Is An IVA Best In The Current Economic Climate?
Friday, December 5th, 2008    Subscribe To Our FeedWhat are IVAs (Individual Voluntary Arrangements)? Why are they relevant today?
Nearly half a year ago, the Governor of the Bank of England famously said that “the nice decade” was behind us. Then, in August, Chancellor Alistair Darling warned that we were facing “arguably the worst” economic times we’ve seen in 60 years.
At times like this, one thing’s pretty sure. Many households are going to find life a lot tougher, financially speaking. In particular, they’re going to find their disposable income’s a lot lower than it was last year – around £2,500 lower, according to comparison site uSwitch.
So where do IVAs fit in to the picture? How can an IVA help someone with too much debt, and too little money to service it?
In short, an IVA is a way to cope with overwhelming unsecured debts – without declaring bankruptcy. In the short term, an IVA can reduce the amount of money they’re paying to their debts each month, bringing it down to an affordable level. In the long term, an IVA can help them write off the debt they can’t afford.
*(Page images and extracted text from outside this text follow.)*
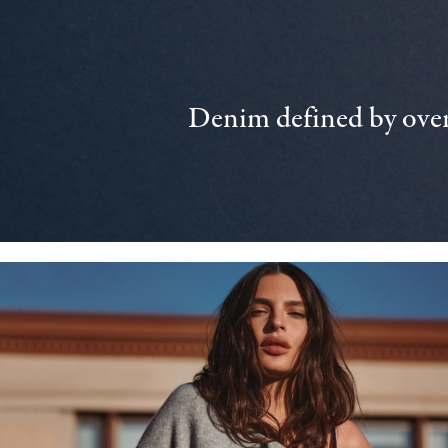
Denim defined by over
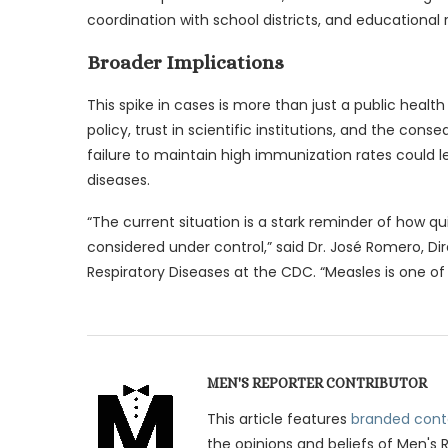
coordination with school districts, and educationa
Broader Implications
This spike in cases is more than just a public healt
policy, trust in scientific institutions, and the con
failure to maintain high immunization rates could 
diseases.
“The current situation is a stark reminder of how 
considered under control,” said Dr. José Romero, Di
Respiratory Diseases at the CDC. “Measles is one of
MEN'S REPORTER CONTRIBUTOR
This article features
branded cont
the opinions and beliefs of Men's 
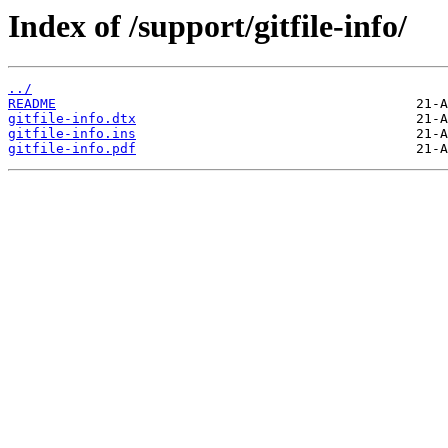
Index of /support/gitfile-info/
../
README
gitfile-info.dtx
gitfile-info.ins
gitfile-info.pdf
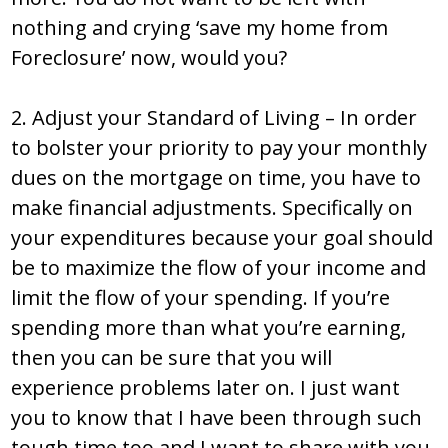
nothing and crying ‘save my home from
Foreclosure’ now, would you?
2. Adjust your Standard of Living – In order
to bolster your priority to pay your monthly
dues on the mortgage on time, you have to
make financial adjustments. Specifically on
your expenditures because your goal should
be to maximize the flow of your income and
limit the flow of your spending. If you’re
spending more than what you’re earning,
then you can be sure that you will
experience problems later on. I just want
you to know that I have been through such
tough time too and I want to share with you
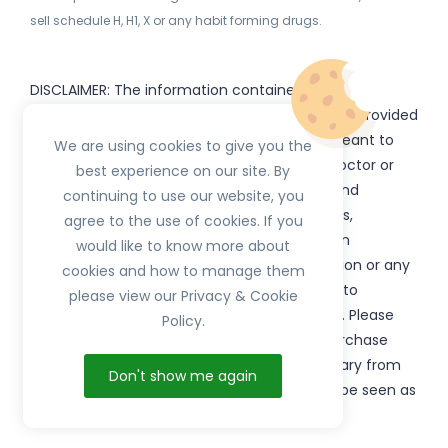
sell schedule H, H1, X or any habit forming drugs.
DISCLAIMER: The information contained
on
(www.
or subdomains) is provided
HerbTib
herbtib.com
for informational purposes only and is not meant to
We are using cookies to give you the
substitute for the advice provided by your doctor or
best experience on our site. By
other healthcare professional. Information and
continuing to use our website, you
statements regarding products, supplements,
agree to the use of cookies. If you
programs etc listed on
have not been
HerbTib
would like to know more about
evaluated by the Food and Drug Administration or any
cookies and how to manage them
government authority and are not intended to
please view our Privacy & Cookie
diagnose, treat, cure, or prevent any disease. Please
Policy.
read product packaging carefully prior to purchase
and use. The results from the products will vary from
Don't show me again
person to person. No individual result should be seen as
typical.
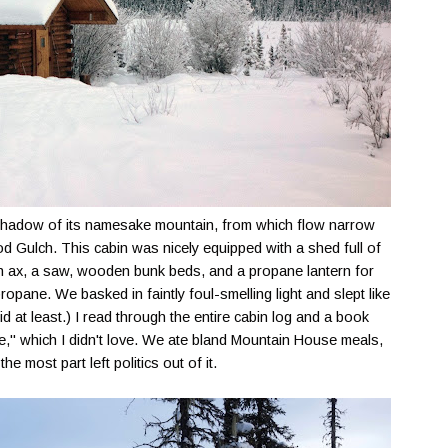
 shadow of its namesake mountain, from which flow narrow
d Gulch. This cabin was nicely equipped with a shed full of
n ax, a saw, wooden bunk beds, and a propane lantern for
ropane. We basked in faintly foul-smelling light and slept like
d at least.) I read through the entire cabin log and a book
," which I didn't love. We ate bland Mountain House meals,
he most part left politics out of it.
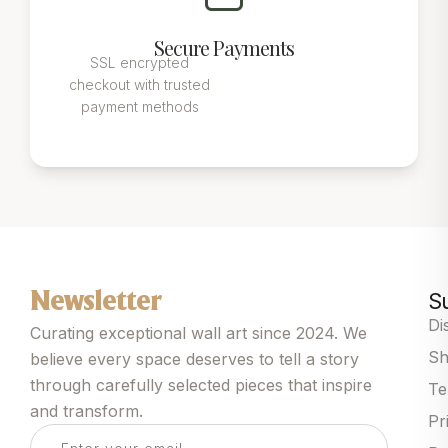
Secure Payments
SSL encrypted
checkout with trusted
payment methods
S
Newsletter
Di
Curating exceptional wall art since 2024. We
Sh
believe every space deserves to tell a story
through carefully selected pieces that inspire
Te
and transform.
Pr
An IVA is normally only appropriate for people who owe around £15,000 or more to three or more unsecured debts, and whose combined monthly repayments to those debts actually exceed their disposable income.
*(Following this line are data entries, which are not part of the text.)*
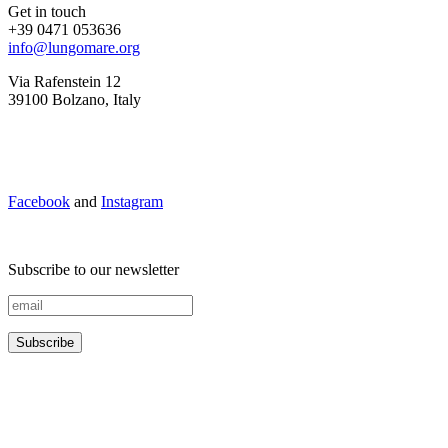
Get in touch
+39 0471 053636
info@lungomare.org
Via Rafenstein 12
39100 Bolzano, Italy
Facebook
and
Instagram
Subscribe to our newsletter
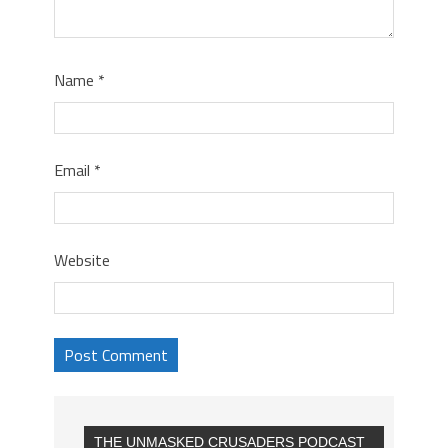
Name
*
Email
*
Website
THE UNMASKED CRUSADERS PODCAST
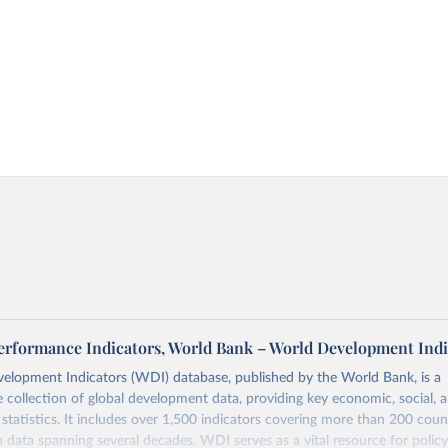
 Performance Indicators, World Bank – World Development Indi
elopment Indicators (WDI) database, published by the World Bank, is a
collection of global development data, providing key economic, social, 
statistics. It includes over 1,500 indicators covering more than 200 coun
ith data spanning several decades. WDI serves as a vital resource for polic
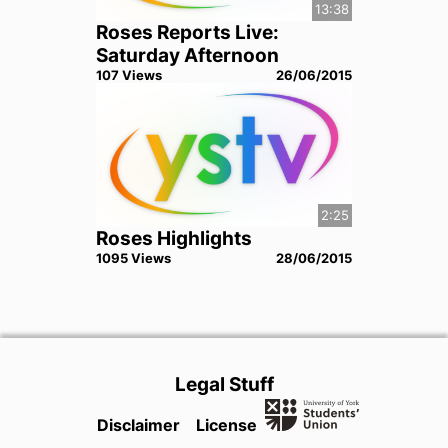
13:38
Roses Reports Live:
Saturday Afternoon
107
View
s
26/06/2015
2:25
Roses Highlights
1095
View
s
28/06/2015
Legal Stuff
Disclaimer
License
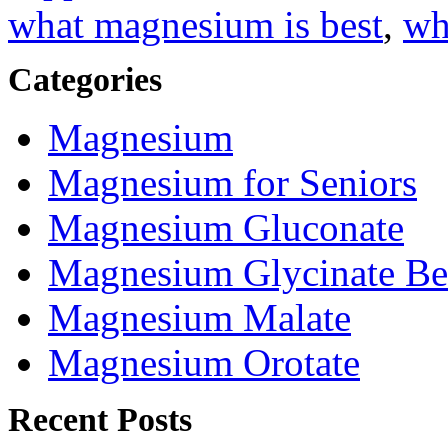
what magnesium is best
,
wh
Categories
Magnesium
Magnesium for Seniors
Magnesium Gluconate
Magnesium Glycinate Be
Magnesium Malate
Magnesium Orotate
Recent Posts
Basically, an IVA is a legally binding agreement between an individual and his / her creditors. If they can agree on a repayment plan, the individual will commit to spending a fixed period (most IVAs last 5 years) making fixed monthly payments, based on the maximum they can afford once they’ve taken all essential expenses into account. If they’re a homeowner, they may also be expected to free up some of the equity in their home towards the end of the IVA.
In return, the creditors will agree to accept those lower repayments, to freeze interest, to refrain from (further) legal action, and to write off any outstanding debt when the IVA has been successfully concluded.
At a time like this, with the cost of living rising and many people’s disposable incomes shrinking, an IVA can make all the difference, helping people bring their debt repayments back in line with their disposable income. After all, their monthly payments to the IVA are carefully calculated to leave them with enough money every month to pay for the essential things in life, from mortgage / rent payments and fuel bills to petrol and food.
Even more important – in the long run – each payment they make to their IVA takes them one month closer to the day they know they’ll be debt free.